Optimize OTX Data Augmentations pipeline

Created by: kprokofi

📄 Description

Current Problem:

  1. Mixed augmentation pipelines: OTX currently uses a combination of torchvision and OpenMMLab augmentations (some self-implemented in the repo). Later in the pipeline, operations rely on NumPy images, while torchvision expects PyTorch tensors.

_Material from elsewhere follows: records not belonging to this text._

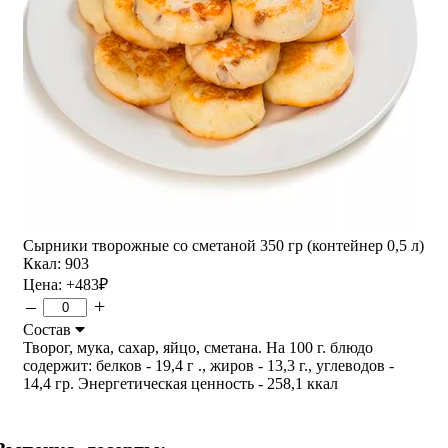
Сырники творожные со сметаной 350 гр (контейнер 0,5 л)
Ккал: 903
Цена:
+483
₽
–
+
Состав
Творог, мука, сахар, яйцо, сметана. На 100 г. блюдо
содержит: белков - 19,4 г ., жиров - 13,3 г., углеводов -
14,4 гр. Энергетическая ценность - 258,1 ккал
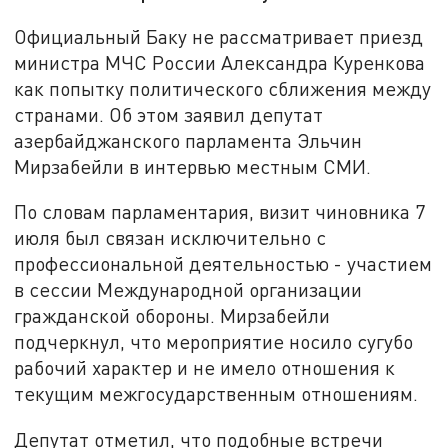
Официальный Баку не рассматривает приезд
министра МЧС России Александра Куренкова
как попытку политического сближения между
странами. Об этом заявил депутат
азербайджанского парламента Эльчин
Мирзабейли в интервью местным СМИ.
По словам парламентария, визит чиновника 7
июля был связан исключительно с
профессиональной деятельностью - участием
в сессии Международной организации
гражданской обороны. Мирзабейли
подчеркнул, что мероприятие носило сугубо
рабочий характер и не имело отношения к
текущим межгосударственным отношениям.
Депутат отметил, что подобные встречи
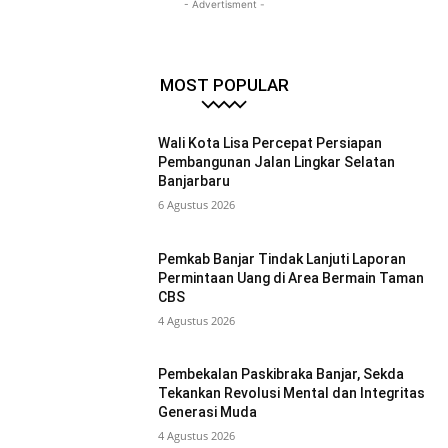
- Advertisment -
MOST POPULAR
Wali Kota Lisa Percepat Persiapan
Pembangunan Jalan Lingkar Selatan
Banjarbaru
6 Agustus 2026
Pemkab Banjar Tindak Lanjuti Laporan
Permintaan Uang di Area Bermain Taman
CBS
4 Agustus 2026
Pembekalan Paskibraka Banjar, Sekda
Tekankan Revolusi Mental dan Integritas
Generasi Muda
4 Agustus 2026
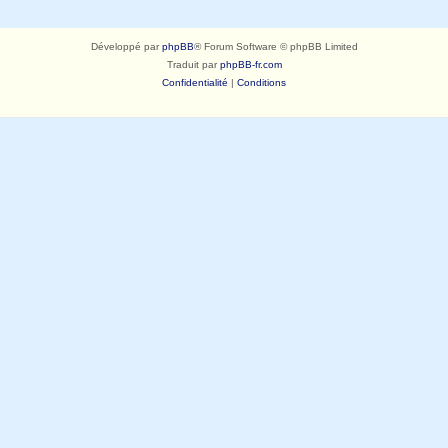
Développé par
phpBB
® Forum Software © phpBB Limited
Traduit par
phpBB-fr.com
Confidentialité
|
Conditions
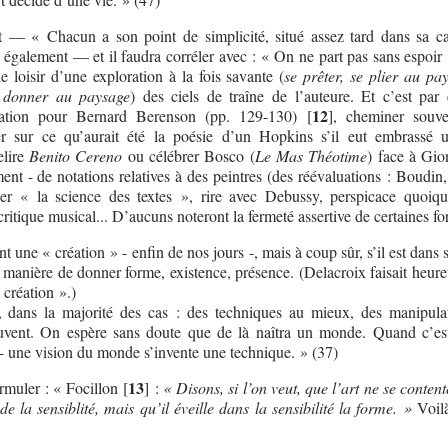
t — « Chacun a son point de simplicité, situé assez tard dans sa ca
le également — et il faudra corréler avec : « On ne part pas sans espoir
le loisir d’une exploration à la fois savante (
se prêter, se plier au pa
 donner au paysage
) des ciels de traîne de l’auteure. Et c’est par
12
ration pour Bernard Berenson (pp. 129-130)
[
]
, cheminer souv
er sur ce qu’aurait été la poésie d’un Hopkins s’il eut embrassé 
elire
Benito Cereno
ou célébrer Bosco (
Le Mas Théotime
) face à Gio
ment - de notations relatives à des peintres (des réévaluations : Boudin
er « la science des textes », rire avec Debussy, perspicace quoiq
ritique musical... D’aucuns noteront la fermeté assertive de certaines fo
nt une « création » - enfin de nos jours -, mais à coup sûr, s’il est dans s
 manière de donner forme, existence, présence. (Delacroix faisait heur
 création ».)
, dans la majorité des cas : des techniques au mieux, des manipula
uvent. On espère sans doute que de là naîtra un monde. Quand c’es
e - une vision du monde s’invente une technique. » (37)
13
rmuler : « Focillon
[
]
:
« Disons, si l’on veut, que l’art ne se conten
de la sensiblité, mais qu’il éveille dans la sensibilité la forme. »
Voil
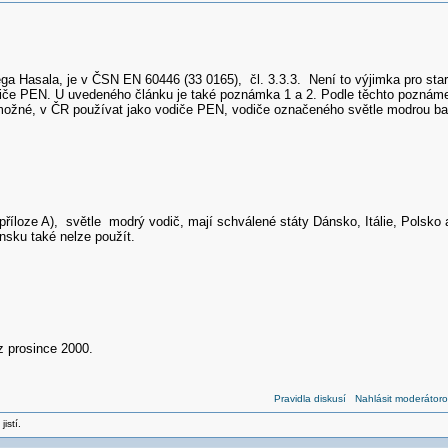
ega Hasala, je v ČSN EN 60446 (33 0165), čl. 3.3.3. Není to výjimka pro sta
iče PEN. U uvedeného článku je také poznámka 1 a 2. Podle těchto poznámek, 
možné, v ČR používat jako vodiče PEN, vodiče označeného světle modrou ba
příloze A), světle modrý vodič, mají schválené státy Dánsko, Itálie, Polsko
nsku také nelze použít.
z prosince 2000.
Pravidla diskusí
Nahlásit moderátoro
jistí.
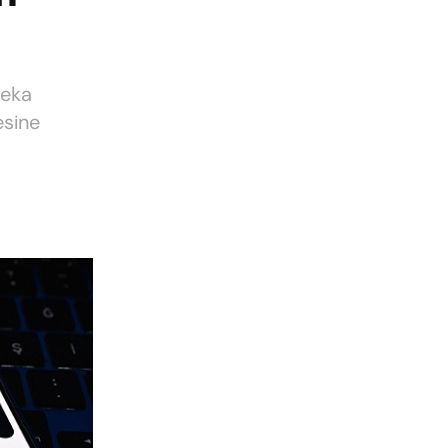
zeka
esine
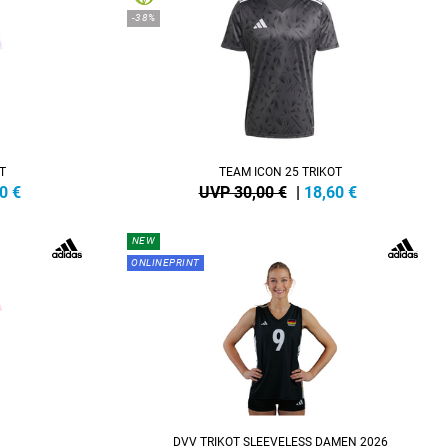
-38%
T
TEAM ICON 25 TRIKOT
0
€
UVP 30,00 €
|
18,60
€
NEW
ONLINEPRINT
DVV TRIKOT SLEEVELESS DAMEN 2026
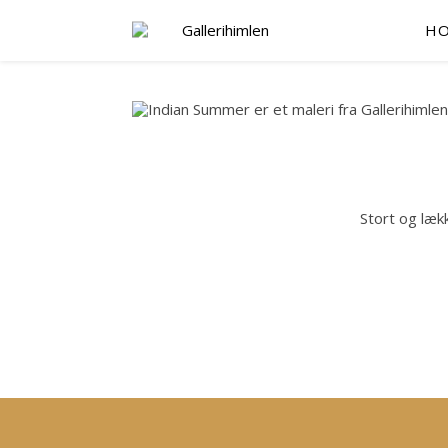
H
Stort og læk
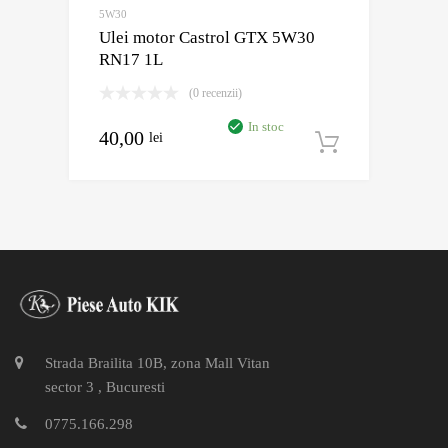
5W30
Ulei motor Castrol GTX 5W30
RN17 1L
(0 recenzii)
In stoc
40,00
lei
Adaugă în
Strada Brailita 10B, zona Mall Vitan
sector 3 , Bucuresti
0775.166.298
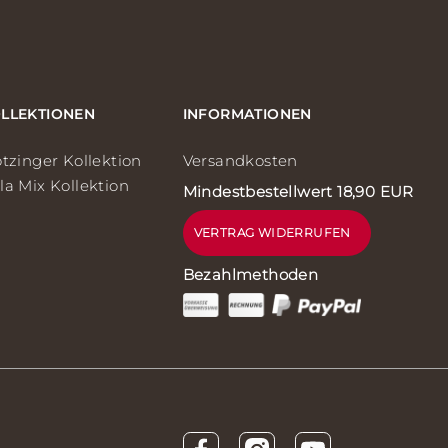
LLEKTIONEN
INFORMATIONEN
ötzinger Kollektion
Versandkosten
la Mix Kollektion
Mindestbestellwert 18,90 EUR
VERTRAG WIDERRUFEN
Bezahlmethoden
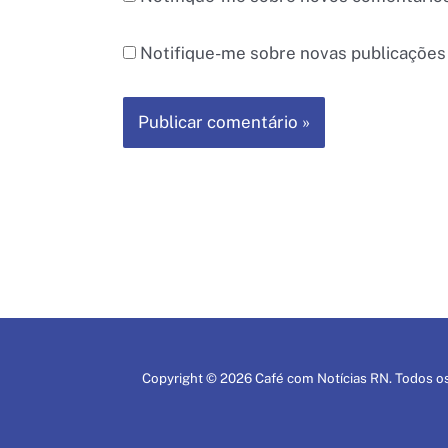
Notifique-me sobre novas publicações 
Copyright © 2026 Café com Notícias RN. Todos os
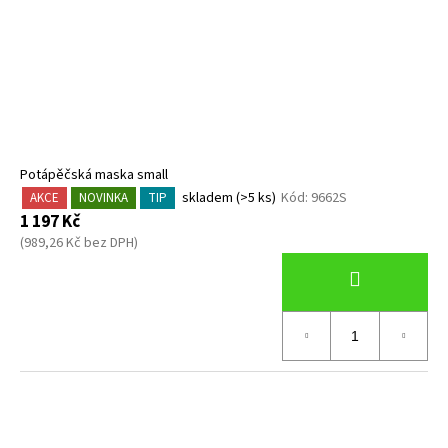
Potápěčská maska small
skladem
(>5 ks)
Kód:
9662S
AKCE
NOVINKA
TIP
1 197 Kč
(989,26 Kč bez DPH)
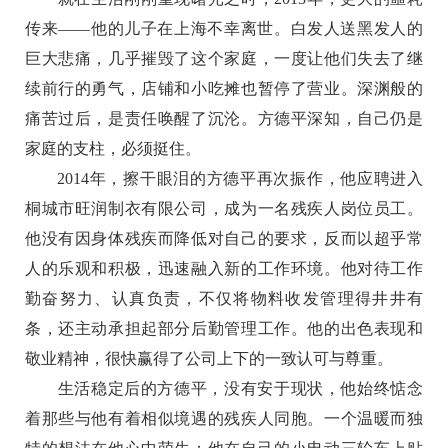
传来——他的儿子在上海不幸离世。白发人送黑发人的
巨大悲痛，几乎摧毁了这个家庭，一度让他们失去了继
续前行的勇气，店铺和小吃摊也暂停了营业。深渊般的
痛苦过后，是责任唤醒了沉沦。方德平深知，自己仍是
家庭的支柱，必须挺住。
2014年，擦干眼泪的方德平再次振作，他应聘进入
桐城市旺润制衣有限公司，成为一名残疾人岗位员工。
他没有因身体残疾而降低对自己的要求，反而以超乎常
人的乐观和积极，迅速融入新的工作环境。他对待工作
勤奋努力、认真负责，不仅将物料收发管理得井井有
条，还主动承担起部分后勤管理工作。他的出色表现和
敬业精神，很快赢得了公司上下的一致认可与尊重。
生活稳定后的方德平，没有安于现状，他始终惦念
着那些与他有着相似境遇的残疾人同胞。一个温暖而独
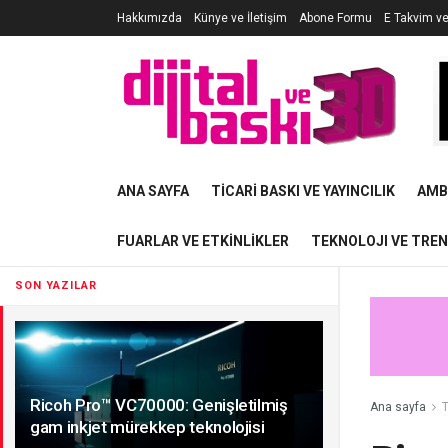
Hakkımızda
Künye ve İletişim
Abone Formu
E Takvim v
ANA SAYFA
TICARI BASKI VE YAYINCILIK
AMB
FUARLAR VE ETKINLIKLER
TEKNOLOJI VE TRE
SON YAZILAR
Ricoh Pro™ VC70000: Genişletilmiş
Ana sayfa
T
gam inkjet mürekkep teknolojisi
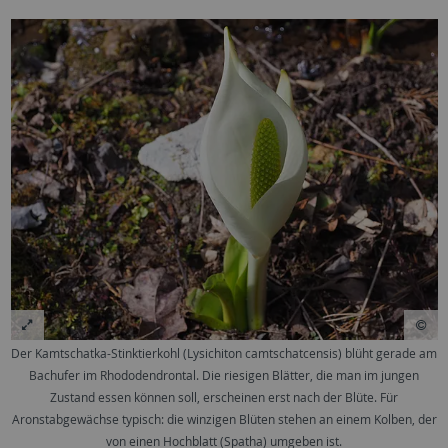
Der Kamtschatka-Stinktierkohl (Lysichiton camtschatcensis) blüht gerade am
Bachufer im Rhododendrontal. Die riesigen Blätter, die man im jungen
Zustand essen können soll, erscheinen erst nach der Blüte. Für
Aronstabgewächse typisch: die winzigen Blüten stehen an einem Kolben, der
von einen Hochblatt (Spatha) umgeben ist.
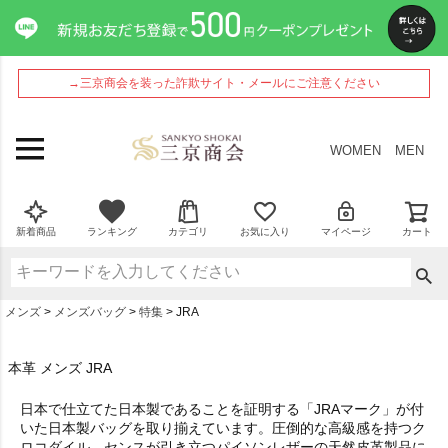
→三京商会を装った詐欺サイト・メールにご注意ください
WOMEN
MEN
新着商品
ランキング
カテゴリ
お気に入り
マイページ
カート
メンズ
メンズバッグ
特集
JRA
本革 メンズ JRA
日本で仕立てた日本製であることを証明する「JRAマーク」が付
いた日本製バッグを取り揃えています。圧倒的な高級感を持つク
ロコダイル、センスが引き立つパイソンレザーの天然皮革製品に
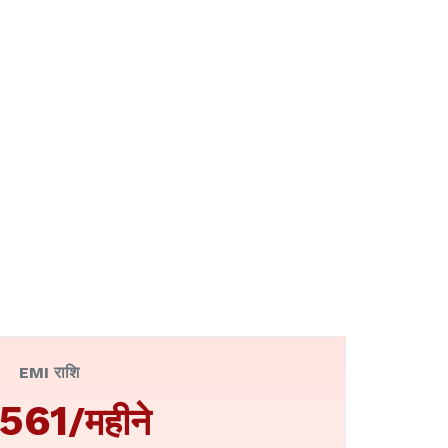
EMI राशि
,561
/महीने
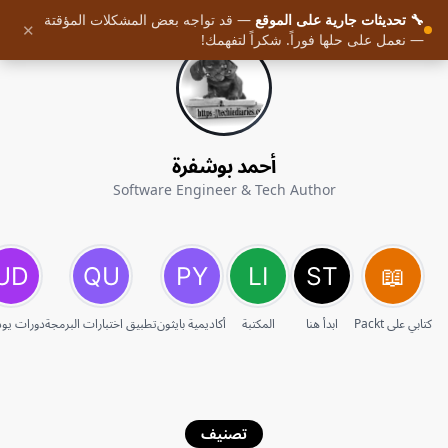
🔧 تحديثات جارية على الموقع
— قد تواجه بعض المشكلات المؤقتة
✕
— نعمل على حلها فوراً. شكراً لتفهمك!
أحمد بوشفرة
Software Engineer & Tech Author
كتابي على Packt
ابدأ هنا
المكتبة
أكاديمية بايثون
تطبيق اختبارات البرمجة
دورات يو
تصنيف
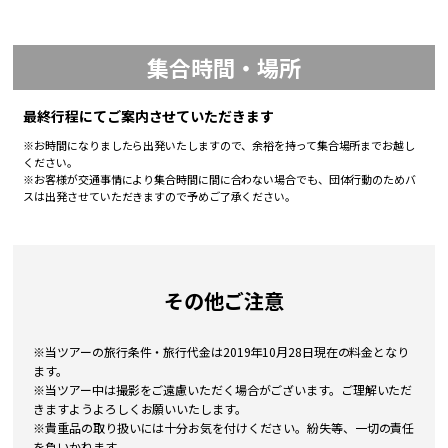
集合時間・場所
最終行程にてご案内させていただきます
※お時間になりましたら出発いたしますので、余裕を持って集合場所までお越し
ください。
※お客様が交通事情により集合時間に間に合わない場合でも、団体行動のためバ
スは出発させていただきますので予めご了承ください。
その他ご注意
※当ツアーの旅行条件・旅行代金は2019年10月28日現在の料金となり
ます。
※当ツアー中は撮影をご遠慮いただく場合がございます。ご理解いただ
きますようよろしくお願いいたします。
※貴重品の取り扱いには十分お気を付けください。紛失等、一切の責任
を負いかねます。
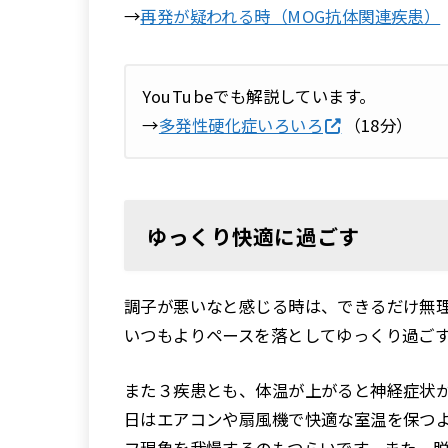
→
再発が疑われる時（MOG抗体関連疾患）
YouTubeでも解説しています。
→
多発性硬化症いろいろ
（18分）
ゆっくり快適に過ごす
調子が悪いなと感じる時は、できるだけ無
いつもよりペースを落としてゆっくり過ご
また３疾患とも、体温が上がると神経症状
日はエアコンや扇風機で快適な室温を保つ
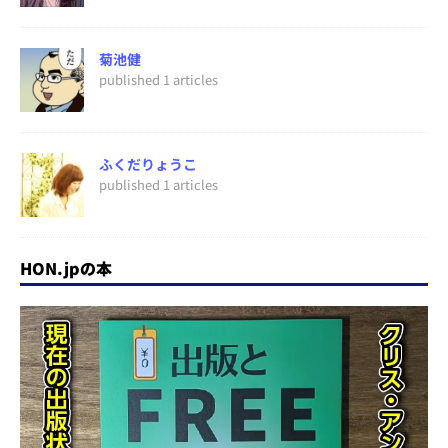
菊池健
published 1 articles
ふくだりょうこ
published 1 articles
HON.jpの本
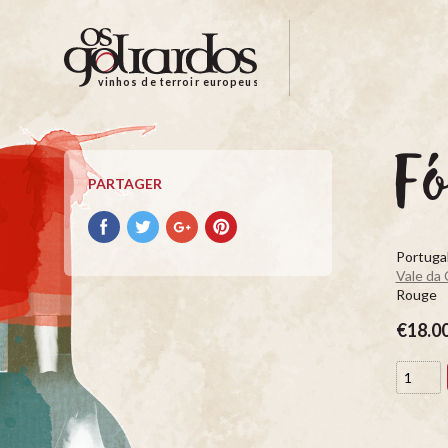
Os
Goliardos
-
vinhos de terroir europeus
Vinhos
de
Terroir
Fó
Europeus
PARTAGER
Partager
Partager
Partager
Partager
avec
avec
avec
avec
Portugal
facebook
Twitter
Google+
Pinterest
Vale da
Rouge
€18.0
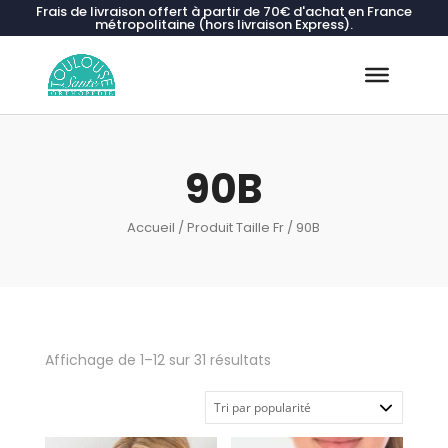
Frais de livraison offert à partir de 70€ d'achat en France
métropolitaine (hors livraison Express).
Recherche
de
produits
90B
Accueil
/ Produit Taille Fr / 90B
Trié
Affichage de 1–12 sur 31 résultats
par
popularité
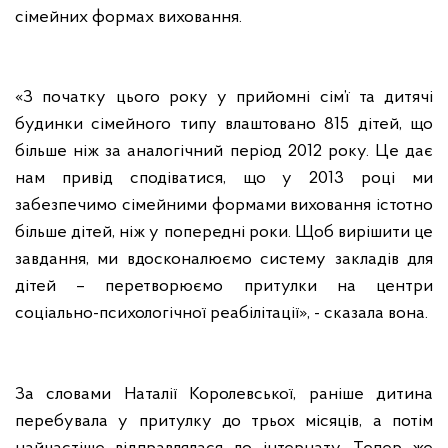
сімейних формах виховання.
«З початку цього року у прийомні сім’ї та дитячі
будинки сімейного типу влаштовано 815 дітей, що
більше ніж за аналогічний період 2012 року. Це дає
нам привід сподіватися, що у 2013 році ми
забезпечимо сімейними формами виховання істотно
більше дітей, ніж у попередні роки. Щоб вирішити це
завдання, ми вдосконалюємо систему закладів для
дітей – перетворюємо притулки на центри
соціально-психологічної реабілітації», - сказала вона.
За словами Наталії Королевської, раніше дитина
перебувала у притулку до трьох місяців, а потім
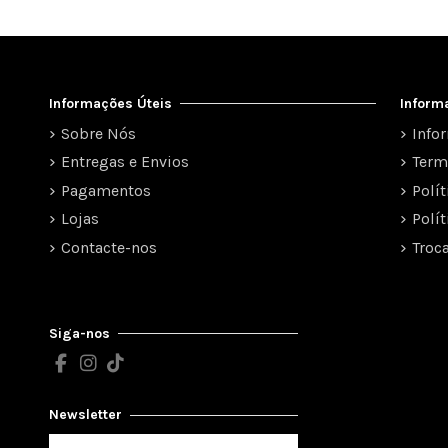
Informações Úteis
Inform
Sobre Nós
Info
Entregas e Envios
Term
Pagamentos
Polí
Lojas
Polí
Contacte-nos
Troc
Siga-nos
Newsletter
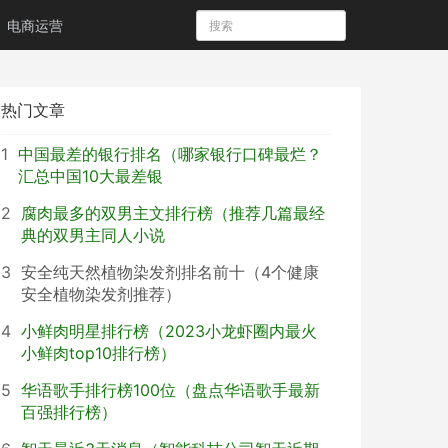
电商运营
热门文章
1
中国最差的银行排名（哪家银行口碑最烂？
汇总中国10大最差银
2
腐肉最多的双男主文排行榜（推荐几篇最经
典的双男主同人小说
3
安全纯天然植物染发剂排名前十（4个健康
安全植物染发剂推荐）
4
小鲜肉明星排行榜（2023小龙虾圈内最火
小鲜肉top10排行榜）
5
华语歌手排行榜100位（盘点华语歌手最新
百强排行榜）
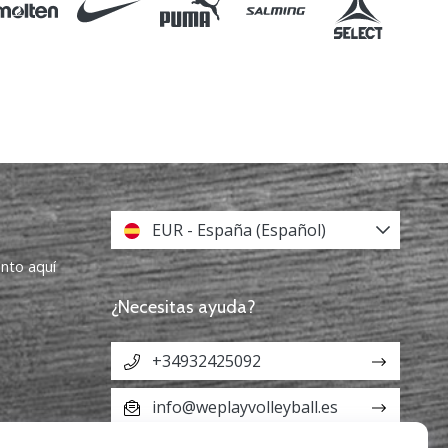
EUR - España (Español)
ento aquí
¿Necesitas ayuda?
+34932425092
info@weplayvolleyball.es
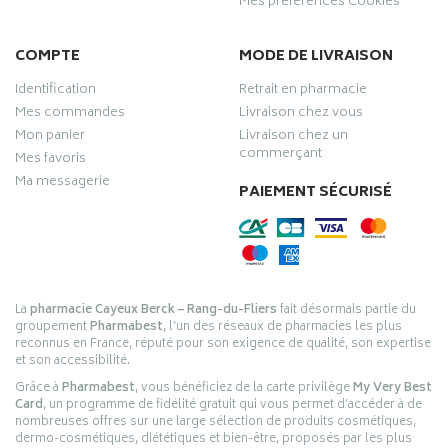
Mes préférences Cookies
COMPTE
MODE DE LIVRAISON
Identification
Retrait en pharmacie
Mes commandes
Livraison chez vous
Mon panier
Livraison chez un
commerçant
Mes favoris
Ma messagerie
PAIEMENT SÉCURISÉ
La
pharmacie Cayeux Berck – Rang-du-Fliers
fait désormais partie du
groupement
Pharmabest
, l’un des réseaux de pharmacies les plus
reconnus en France, réputé pour son exigence de qualité, son expertise
et son accessibilité.
Grâce à
Pharmabest
, vous bénéficiez de la carte privilège
My Very Best
Card
, un programme de fidélité gratuit qui vous permet d’accéder à de
nombreuses offres sur une large sélection de produits cosmétiques,
dermo-cosmétiques, diététiques et bien-être, proposés par les plus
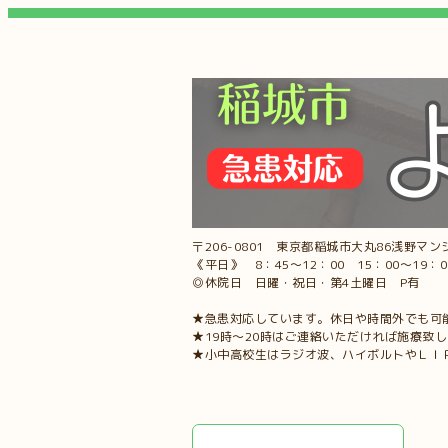
〒206-0801 東京都稲城市大丸86浅野マンシ
《平日》 8：45～12：00 15：00～19：
◎休院日 日曜・祝日・第4土曜日 P有
★急患対応しています。休日や時間外でも可
★19時～20時はご連絡いただければ施療致
★小中高校生はラジオ波、ハイボルトやＬＩ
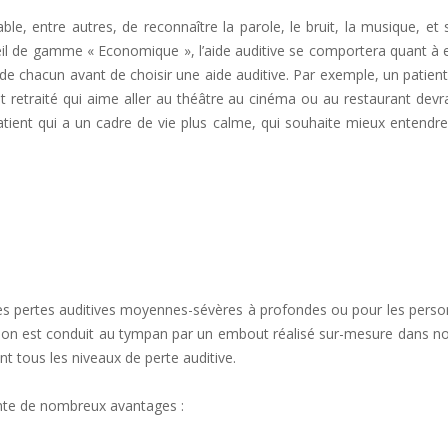
ble, entre autres, de reconnaître la parole, le bruit, la musique, e
reil de gamme « Economique », l’aide auditive se comportera quant à 
 chacun avant de choisir une aide auditive. Par exemple, un patient, e
t retraité qui aime aller au théâtre au cinéma ou au restaurant devr
tient qui a un cadre de vie plus calme, qui souhaite mieux entendre s
ur les pertes auditives moyennes-sévères à profondes ou pour les per
 le son est conduit au tympan par un embout réalisé sur-mesure dans nos
t tous les niveaux de perte auditive.
ésente de nombreux avantages :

This causes constant conversion between tensors and NumPy arrays, introducing a performance bottleneck that slows down training.

  2. Inconsistent interfaces: Parameter names, formats, and APIs differ across the various augmentation implementations, making the codebase harder to maintain and extend.

  3. Redundant self-implemented augmentations: Several augmentations are re-implemented locally in OTX, even though robust third-party solutions exist and are actively maintained.


Proposed Solution:

Evaluate Kornia as the primary augmentation library for OTX. Kornia is a differentiable computer vision library built on top of PyTorch, with an extensive set of augmentation operators.

Key benefits of Kornia:

  • 🟢 PyTorch-first design: All augmentations operate directly on PyTorch tensors, removing unnecessary conversions from/to NumPy and improving training efficiency.
  • 🟢 Rich functionality: Provides a wide range of augmentations, including geometric, color, and intensity transformations, as well as advanced ones (e.g., motion blur, random perspective, cutout).
  • 🟢 Differentiable & GPU-accelerated: Augmentations are differentiable, making them suitable for integration with modern deep learning pipelines, and can be executed efficiently on GPUs.
  • 🟢 Unified API & consistency: Standardized function signatures simplify maintainability and reduce code complexity.
  • 🟢 Extended support: Handles not only images but also masks, bounding boxes, and keypoints, aligning with the requirements of detection and segmentation tasks.

Benchmarking Plan (Kornia vs torchvision.v2):

  • Compare throughput (images/sec) during training with augmentation-heavy pipelines.
  • Measure GPU utilization and memory footprint when using Kornia vs torchvision v2.
  • Evaluate coverage of transformations (ensure Kornia includes all augmentations currently used in OTX).
  • Validate annotation consistency (masks, bounding boxes, keypoints remain synchronized after augmentation).

🎯 Objective

  • Unify OTX augmentation pipeline under a PyTorch-first approach.
  • Improve training performance by reducing tensor/NumPy conversions.
  • Increase maintainability and clarity of augmentation code by eliminating redundant implementations.
  • Provide benchmark results to decide between Kornia and torchvision v2.